*Problems and tasks:*
A. In the comment thread about Jerry Stiller, which character was in almost every episode?
B. Retype the part of the comment thread starting with "In my opinion" and going on through "his character alone.".

*Supplied passage:*
--------------------------------------------------
I think I have seen all of the episodes of both Seinfeld and King Of Queens over the past thirty years. 

In my opinion those two characters , Frank Costanza and Arthur Spooner , were among the funniest characters in tv history.  Jerry Stiller was a brilliant comic actor with incredible timing. 

Arthur Spooner was a much bigger part, he was in almost every episode and sometimes the story centered around his character. He was worth tuning in to see the show for his character alone. 

 
 
 
Vic Eldred
1.1  Vic Eldred  replied to  JohnRussell @1    2 weeks ago

He got better with age, and ya, I loved the Arthur Spooner character. I'm older than you and I can remember the old Stiller and Meara act. 

 
 
 
Just Jim NC TttH
1.1.1  Just Jim NC TttH  replied to  Vic Eldred @1.1    2 weeks ago

Me too. It seemed they were on Ed Sullivan every other week............Funny people.

 
 
 
Vic Eldred
1.1.2  Vic Eldred  replied to  Just Jim NC TttH @1.1.1    2 weeks ago

And they produced Ben Stiller! What great comedy!
--------------------------------------------------
(Collected data entries)

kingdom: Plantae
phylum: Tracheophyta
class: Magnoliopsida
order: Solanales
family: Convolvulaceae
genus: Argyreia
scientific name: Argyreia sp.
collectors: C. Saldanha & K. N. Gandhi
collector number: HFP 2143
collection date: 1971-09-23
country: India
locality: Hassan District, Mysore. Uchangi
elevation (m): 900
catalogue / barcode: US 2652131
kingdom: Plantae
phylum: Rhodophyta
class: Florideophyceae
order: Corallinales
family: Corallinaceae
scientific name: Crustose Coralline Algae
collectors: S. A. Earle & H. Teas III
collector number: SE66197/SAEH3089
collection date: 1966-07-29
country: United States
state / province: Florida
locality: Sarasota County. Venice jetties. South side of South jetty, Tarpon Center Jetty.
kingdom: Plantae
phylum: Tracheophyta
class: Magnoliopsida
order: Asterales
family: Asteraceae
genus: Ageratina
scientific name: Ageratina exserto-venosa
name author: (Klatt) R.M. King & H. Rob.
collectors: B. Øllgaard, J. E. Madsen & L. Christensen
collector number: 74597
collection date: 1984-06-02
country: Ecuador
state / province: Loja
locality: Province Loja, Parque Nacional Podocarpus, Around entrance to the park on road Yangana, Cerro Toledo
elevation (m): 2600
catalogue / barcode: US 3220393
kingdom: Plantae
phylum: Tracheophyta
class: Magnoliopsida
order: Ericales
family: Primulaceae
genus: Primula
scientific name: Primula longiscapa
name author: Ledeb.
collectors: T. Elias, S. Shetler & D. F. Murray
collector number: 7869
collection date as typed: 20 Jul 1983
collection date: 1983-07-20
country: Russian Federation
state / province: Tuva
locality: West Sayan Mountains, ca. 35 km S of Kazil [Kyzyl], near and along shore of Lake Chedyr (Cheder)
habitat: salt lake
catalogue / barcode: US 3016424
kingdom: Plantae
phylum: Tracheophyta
--------------------------------------------------
*Results for the exercise:*
A. Arthur Spooner

B.
In my opinion those two characters , Frank Costanza and Arthur Spooner , were among the funniest characters in tv history.  Jerry Stiller was a brilliant comic actor with incredible timing. 

Arthur Spooner was a much bigger part, he was in almost every episode and sometimes the story centered around his character. He was worth tuning in to see the show for his character alone.